What to produce: Pull every line that includes the word "Carlise" out of the data below and copy it.
Dataset entries: Begin
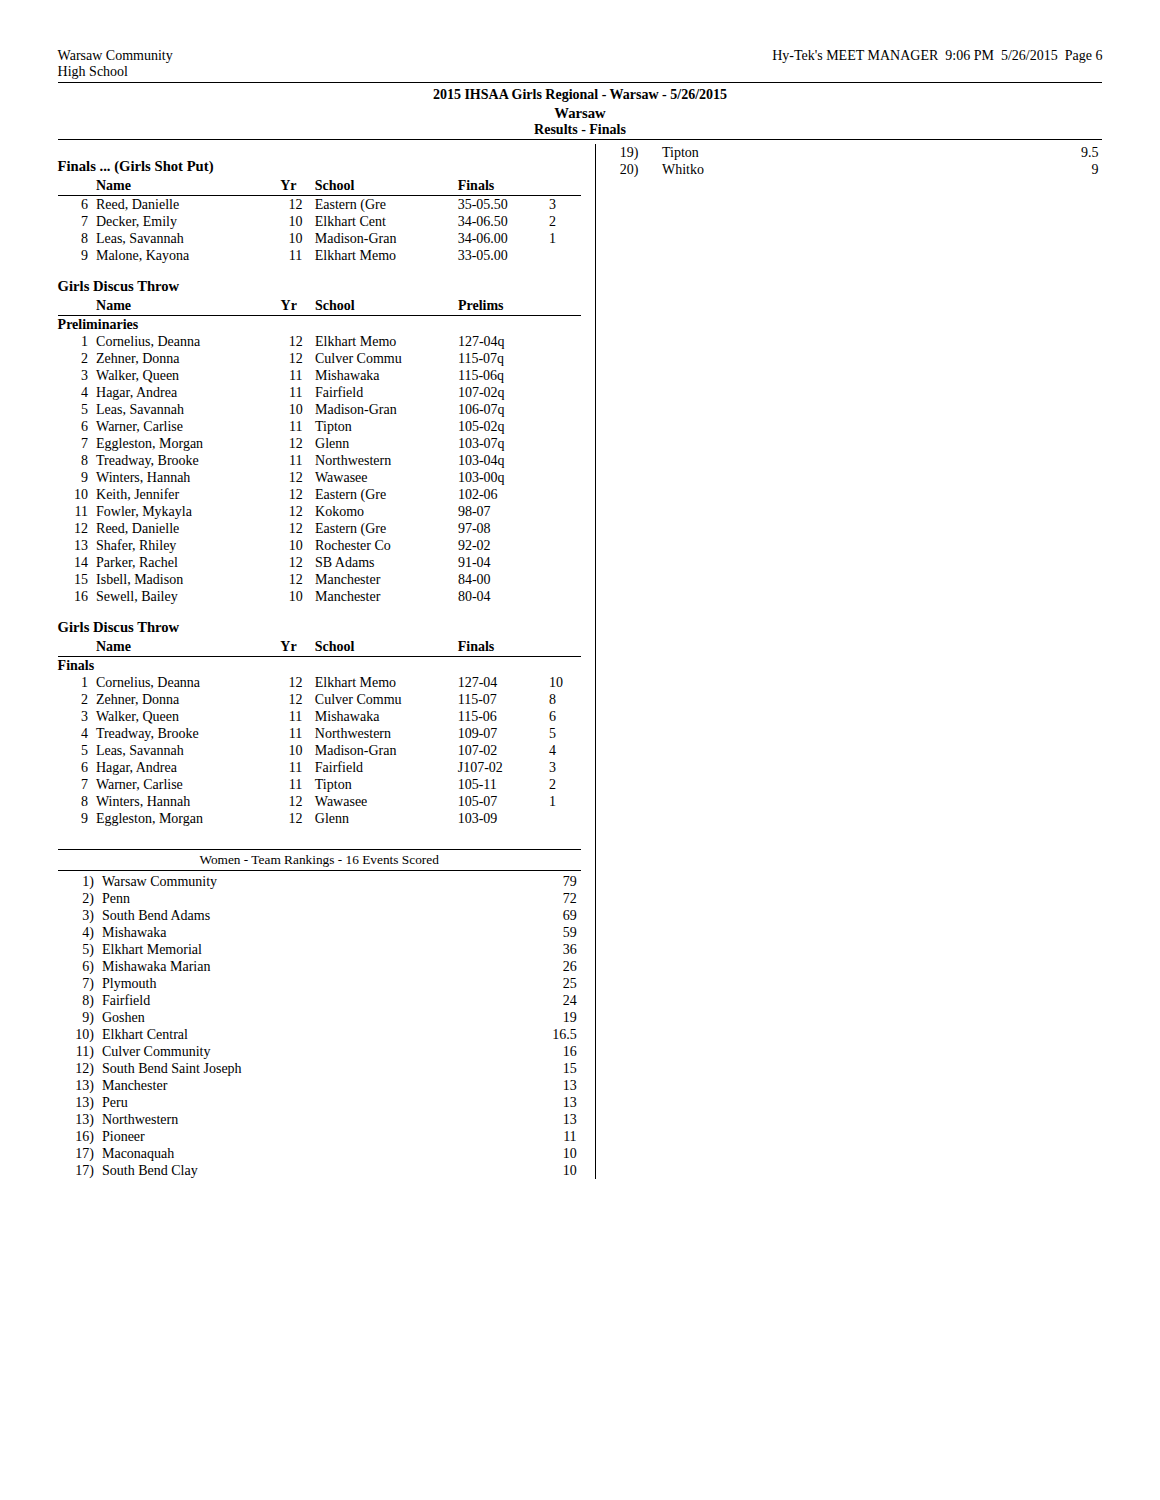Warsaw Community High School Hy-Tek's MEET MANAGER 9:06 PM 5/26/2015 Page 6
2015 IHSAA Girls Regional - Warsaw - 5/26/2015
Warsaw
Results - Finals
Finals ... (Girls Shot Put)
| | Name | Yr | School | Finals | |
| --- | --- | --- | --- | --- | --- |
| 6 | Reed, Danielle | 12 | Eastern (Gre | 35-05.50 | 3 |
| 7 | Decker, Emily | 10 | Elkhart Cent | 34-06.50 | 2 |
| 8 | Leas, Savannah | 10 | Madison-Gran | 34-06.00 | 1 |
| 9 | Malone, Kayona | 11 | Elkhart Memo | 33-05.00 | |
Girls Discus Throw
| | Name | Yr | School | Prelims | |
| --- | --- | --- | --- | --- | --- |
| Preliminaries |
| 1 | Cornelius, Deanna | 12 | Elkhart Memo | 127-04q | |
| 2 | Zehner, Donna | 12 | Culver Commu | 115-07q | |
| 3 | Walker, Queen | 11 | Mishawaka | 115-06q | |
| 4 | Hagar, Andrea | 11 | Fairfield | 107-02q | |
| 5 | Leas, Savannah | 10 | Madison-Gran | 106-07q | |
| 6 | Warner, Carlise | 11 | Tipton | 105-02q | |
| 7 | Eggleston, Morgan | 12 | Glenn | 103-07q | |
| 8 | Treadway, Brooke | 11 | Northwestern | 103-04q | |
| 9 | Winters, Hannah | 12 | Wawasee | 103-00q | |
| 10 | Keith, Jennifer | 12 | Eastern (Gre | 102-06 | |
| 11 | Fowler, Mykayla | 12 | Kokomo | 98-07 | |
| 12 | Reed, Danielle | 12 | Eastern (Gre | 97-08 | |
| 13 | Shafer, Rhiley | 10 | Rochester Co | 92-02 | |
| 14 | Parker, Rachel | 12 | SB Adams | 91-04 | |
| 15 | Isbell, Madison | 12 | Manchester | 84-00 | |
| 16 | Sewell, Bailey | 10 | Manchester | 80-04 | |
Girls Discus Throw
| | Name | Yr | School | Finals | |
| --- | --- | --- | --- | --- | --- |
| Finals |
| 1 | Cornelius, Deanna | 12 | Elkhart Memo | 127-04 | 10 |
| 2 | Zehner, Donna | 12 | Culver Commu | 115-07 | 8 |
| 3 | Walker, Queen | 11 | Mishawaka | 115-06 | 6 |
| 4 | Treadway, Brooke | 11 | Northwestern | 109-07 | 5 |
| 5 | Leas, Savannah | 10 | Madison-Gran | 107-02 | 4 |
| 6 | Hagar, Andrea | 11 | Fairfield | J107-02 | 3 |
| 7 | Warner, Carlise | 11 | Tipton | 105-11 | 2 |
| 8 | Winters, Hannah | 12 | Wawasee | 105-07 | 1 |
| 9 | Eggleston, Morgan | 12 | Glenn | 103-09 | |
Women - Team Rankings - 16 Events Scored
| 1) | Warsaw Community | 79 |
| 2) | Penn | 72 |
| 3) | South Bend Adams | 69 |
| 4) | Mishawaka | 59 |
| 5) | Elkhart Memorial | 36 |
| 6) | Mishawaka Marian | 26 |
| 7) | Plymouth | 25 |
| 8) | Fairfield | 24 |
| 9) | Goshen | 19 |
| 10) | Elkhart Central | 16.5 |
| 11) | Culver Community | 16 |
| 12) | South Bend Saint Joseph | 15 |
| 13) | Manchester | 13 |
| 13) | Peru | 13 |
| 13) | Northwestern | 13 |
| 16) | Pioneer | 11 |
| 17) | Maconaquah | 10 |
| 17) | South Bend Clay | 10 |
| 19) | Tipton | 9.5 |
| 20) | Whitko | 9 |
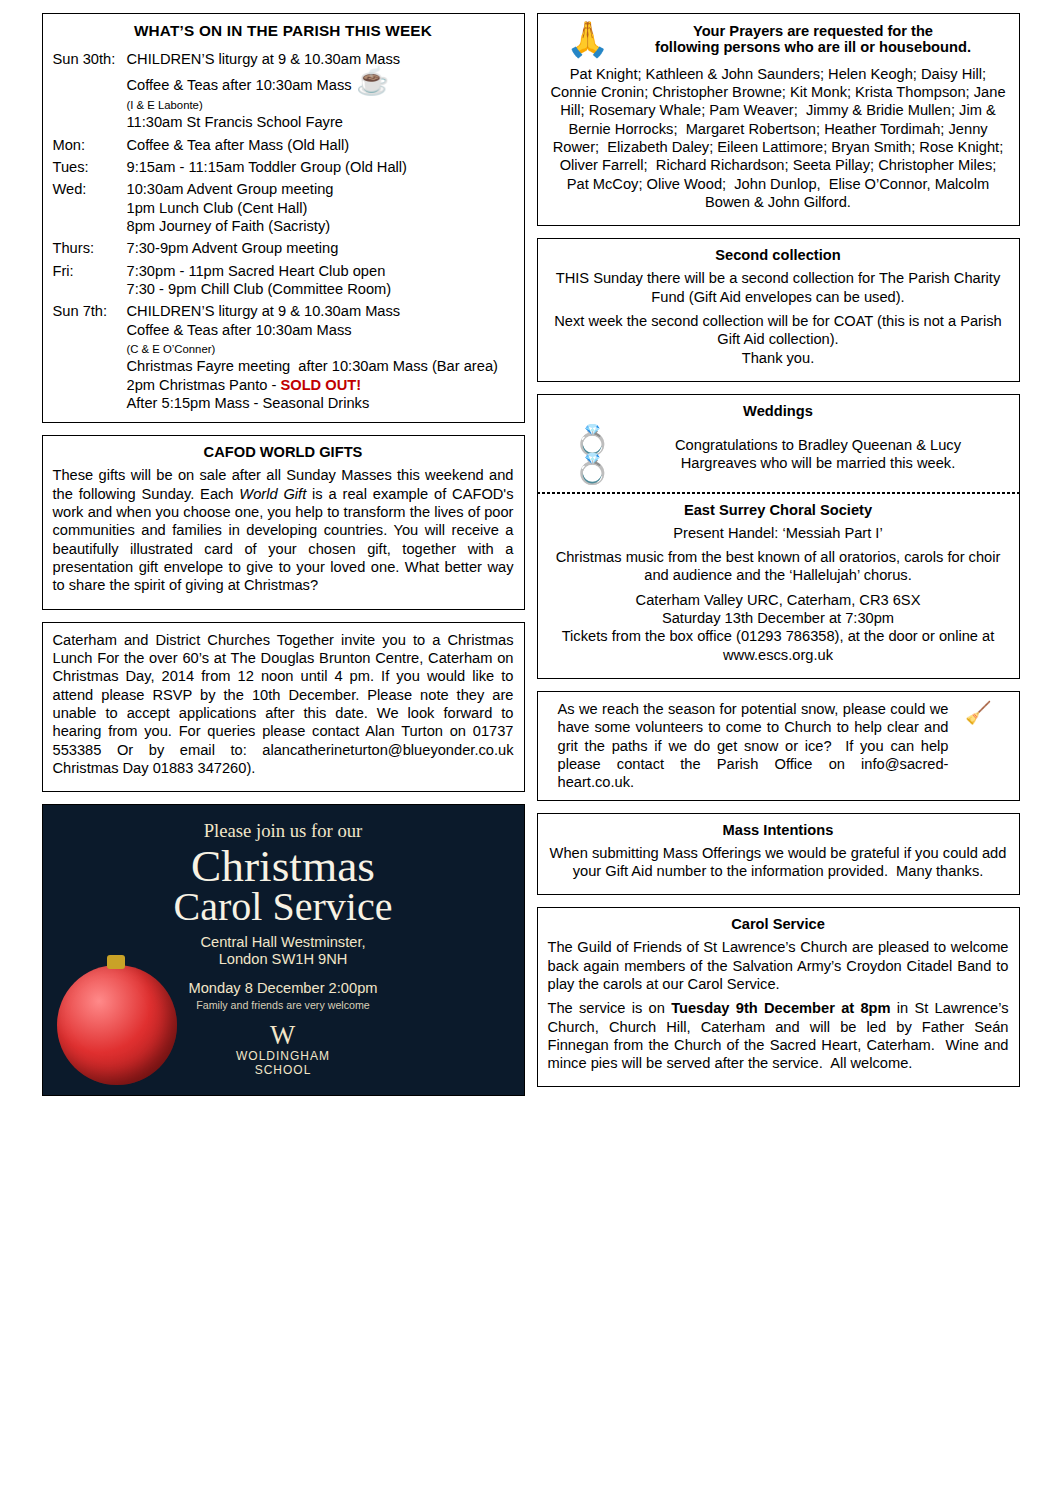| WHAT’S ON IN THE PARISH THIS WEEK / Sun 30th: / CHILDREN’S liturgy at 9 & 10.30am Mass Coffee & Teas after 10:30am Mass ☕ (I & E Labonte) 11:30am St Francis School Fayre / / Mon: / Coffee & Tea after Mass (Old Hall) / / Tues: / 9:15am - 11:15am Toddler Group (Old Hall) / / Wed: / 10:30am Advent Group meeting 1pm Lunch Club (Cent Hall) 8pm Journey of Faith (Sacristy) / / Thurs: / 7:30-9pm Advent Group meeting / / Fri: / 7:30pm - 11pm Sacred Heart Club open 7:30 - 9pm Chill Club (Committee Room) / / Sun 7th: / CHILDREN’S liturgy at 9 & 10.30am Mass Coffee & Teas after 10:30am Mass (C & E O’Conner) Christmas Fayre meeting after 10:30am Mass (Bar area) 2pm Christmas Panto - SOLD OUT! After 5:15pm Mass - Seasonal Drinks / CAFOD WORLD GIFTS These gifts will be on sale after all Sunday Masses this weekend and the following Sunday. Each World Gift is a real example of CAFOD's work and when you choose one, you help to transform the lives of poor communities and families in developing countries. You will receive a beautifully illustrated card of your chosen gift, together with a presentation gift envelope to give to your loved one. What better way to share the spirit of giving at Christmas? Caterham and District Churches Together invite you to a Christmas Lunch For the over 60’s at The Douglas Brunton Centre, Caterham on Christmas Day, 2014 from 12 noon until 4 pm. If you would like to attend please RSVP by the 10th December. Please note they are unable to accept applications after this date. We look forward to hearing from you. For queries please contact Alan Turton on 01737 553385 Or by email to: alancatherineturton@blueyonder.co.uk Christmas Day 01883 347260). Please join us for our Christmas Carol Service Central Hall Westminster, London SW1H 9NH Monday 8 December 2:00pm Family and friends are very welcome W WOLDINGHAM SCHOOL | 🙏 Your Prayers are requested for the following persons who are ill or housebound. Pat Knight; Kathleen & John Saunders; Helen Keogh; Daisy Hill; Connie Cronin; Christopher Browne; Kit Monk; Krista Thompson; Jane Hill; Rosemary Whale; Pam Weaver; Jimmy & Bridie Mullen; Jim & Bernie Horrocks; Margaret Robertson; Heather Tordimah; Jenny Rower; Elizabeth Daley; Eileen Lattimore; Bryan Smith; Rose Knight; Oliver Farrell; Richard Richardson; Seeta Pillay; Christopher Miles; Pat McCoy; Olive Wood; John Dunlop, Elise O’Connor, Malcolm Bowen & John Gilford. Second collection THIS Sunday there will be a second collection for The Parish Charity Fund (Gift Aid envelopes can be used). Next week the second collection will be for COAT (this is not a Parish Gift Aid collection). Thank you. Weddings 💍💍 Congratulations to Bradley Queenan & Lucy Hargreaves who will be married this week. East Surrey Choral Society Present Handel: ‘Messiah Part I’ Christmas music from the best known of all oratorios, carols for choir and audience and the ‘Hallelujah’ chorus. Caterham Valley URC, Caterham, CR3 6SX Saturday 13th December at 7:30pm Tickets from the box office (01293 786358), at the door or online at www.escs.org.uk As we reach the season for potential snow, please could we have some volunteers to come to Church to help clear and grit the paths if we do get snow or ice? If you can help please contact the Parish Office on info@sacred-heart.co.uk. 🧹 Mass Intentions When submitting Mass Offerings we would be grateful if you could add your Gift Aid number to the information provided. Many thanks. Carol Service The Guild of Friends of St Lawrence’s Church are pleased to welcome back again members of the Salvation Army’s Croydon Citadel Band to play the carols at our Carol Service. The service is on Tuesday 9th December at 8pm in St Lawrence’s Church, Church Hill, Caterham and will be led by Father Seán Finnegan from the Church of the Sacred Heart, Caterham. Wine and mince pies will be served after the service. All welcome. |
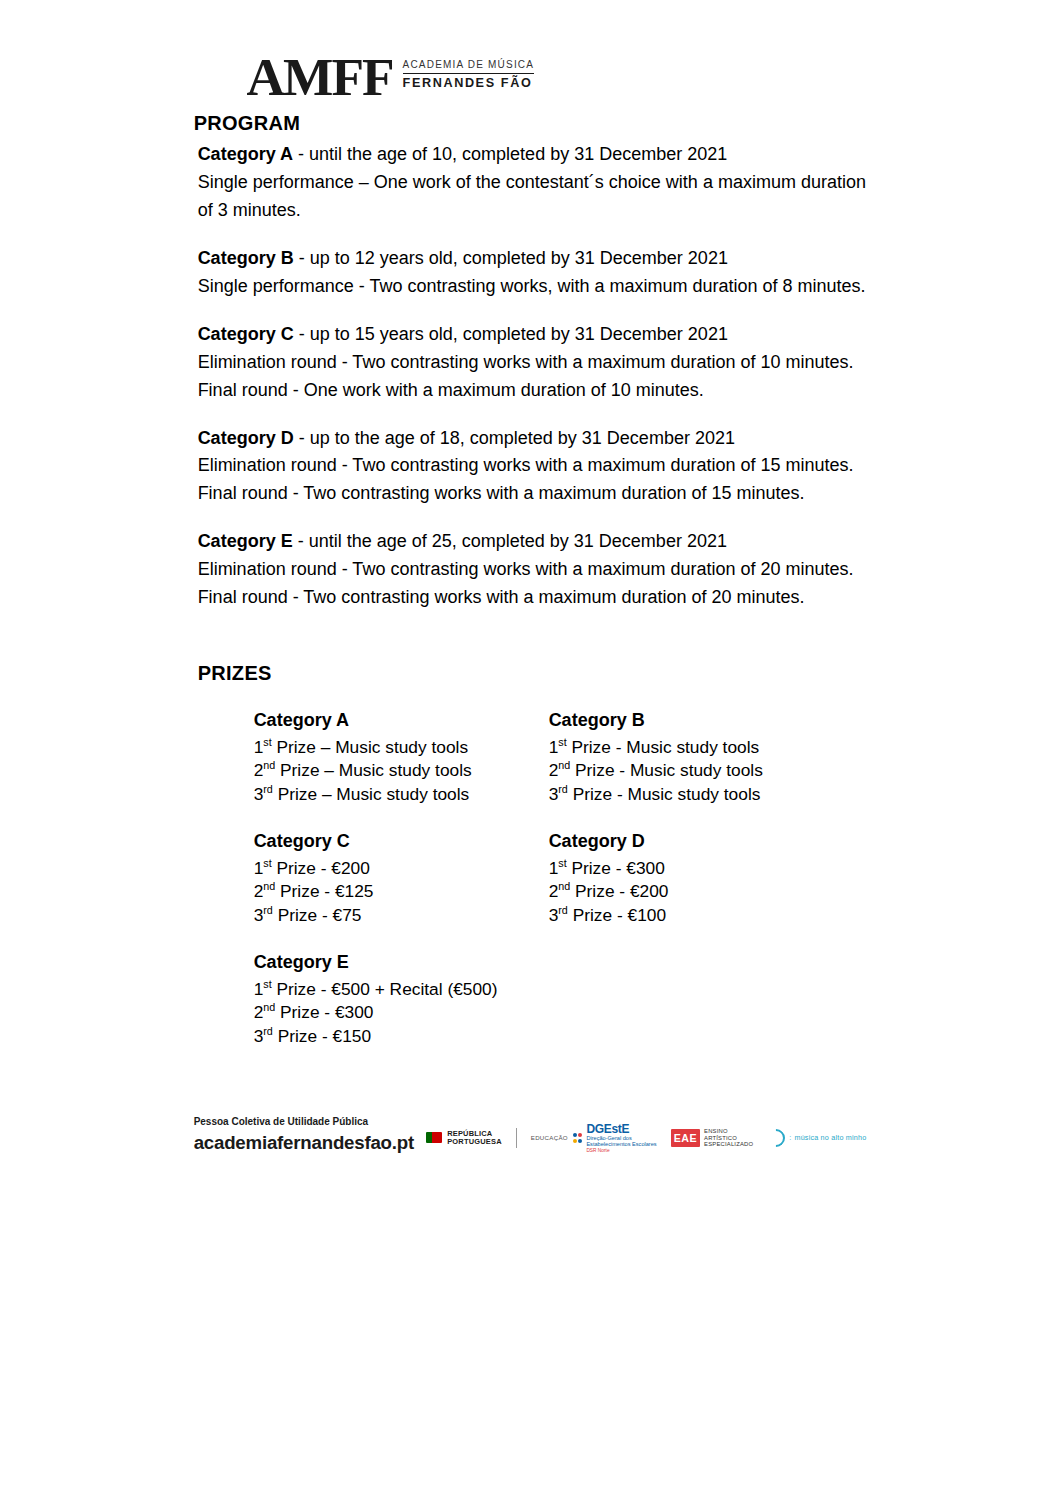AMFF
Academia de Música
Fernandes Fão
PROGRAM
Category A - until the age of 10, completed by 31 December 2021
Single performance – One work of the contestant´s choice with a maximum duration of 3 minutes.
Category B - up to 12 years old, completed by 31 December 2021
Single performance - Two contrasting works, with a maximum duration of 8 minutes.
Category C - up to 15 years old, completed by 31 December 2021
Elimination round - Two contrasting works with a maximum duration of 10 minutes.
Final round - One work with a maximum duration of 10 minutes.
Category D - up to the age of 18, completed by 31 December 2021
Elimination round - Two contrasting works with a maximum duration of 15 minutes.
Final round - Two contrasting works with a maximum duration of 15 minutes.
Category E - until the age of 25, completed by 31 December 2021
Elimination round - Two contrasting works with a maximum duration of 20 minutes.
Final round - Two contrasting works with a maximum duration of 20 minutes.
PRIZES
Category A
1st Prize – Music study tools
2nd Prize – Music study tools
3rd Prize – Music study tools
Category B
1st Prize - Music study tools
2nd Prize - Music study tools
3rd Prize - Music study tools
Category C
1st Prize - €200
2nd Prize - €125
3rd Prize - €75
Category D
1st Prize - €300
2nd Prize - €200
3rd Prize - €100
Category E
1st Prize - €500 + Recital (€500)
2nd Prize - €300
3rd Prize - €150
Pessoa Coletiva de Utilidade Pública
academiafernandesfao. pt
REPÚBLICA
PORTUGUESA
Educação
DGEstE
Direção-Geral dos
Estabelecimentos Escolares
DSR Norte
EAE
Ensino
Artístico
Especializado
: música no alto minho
Dataset entries: End
Task response:
| 6 | Warner, Carlise | 11 | Tipton | 105-02q | |
| 7 | Warner, Carlise | 11 | Tipton | 105-11 | 2 |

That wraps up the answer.